- Born: June 15, 1961 (age 65)
- Education: University of Maryland Wittenberg University
- Scientific career
- Fields: Political science International relations
- Workplaces: University of Connecticut
- Website: Mark A. Boyer

= Mark A. Boyer =

American political scientist

Mark A. Boyer (born June 15, 1961) is a Board of Trustees Distinguished Professor in the Department of Geography at the University of Connecticut. He is a specialist in international relations theory. His recent scholarship analyzes governmental responses to climate change at the regional and local level. He has also investigated pedagogical methodologies.

Boyer served as executive director of the International Studies Association from 2015 until 2024. He had previously served as a co-editor of International Studies Review (2008–2012) and editor of International Studies Perspectives (2000–2004); he continues to serve as an editorial board member for both journals. He is also co-director of the GlobalEd 2 project, which conducts computer-assisted international studies simulations for middle school and high school students throughout the United States.
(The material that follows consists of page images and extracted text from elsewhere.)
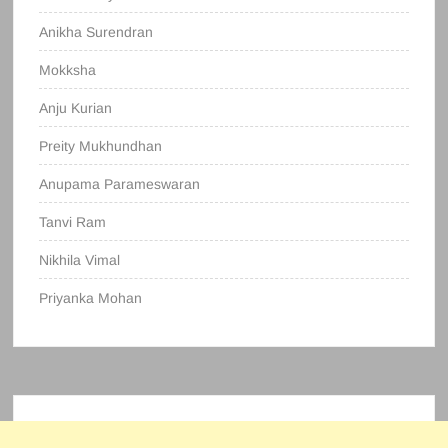
Anikha Surendran
Mokksha
Anju Kurian
Preity Mukhundhan
Anupama Parameswaran
Tanvi Ram
Nikhila Vimal
Priyanka Mohan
Boyer received the Ladd Hollist Service Award in 2008 and the Rowman & Littlefield Award for Innovative Teaching in Political Science in 2000.

== Publications ==

Books
- Global Politics: Engaging a Complex World. Co-author with Natalie F. Hudson and Michael J. Butler. (McGraw-Hill, 2012).
- Defensive Internationalism: Providing Global Public Goods in an Uncertain World. Co-author with Davis B. Bobrow. (University of Michigan Press, 2005).
- International Cooperation and Public Goods: Opportunities for the Western Alliance. (Johns Hopkins University Press, 1993).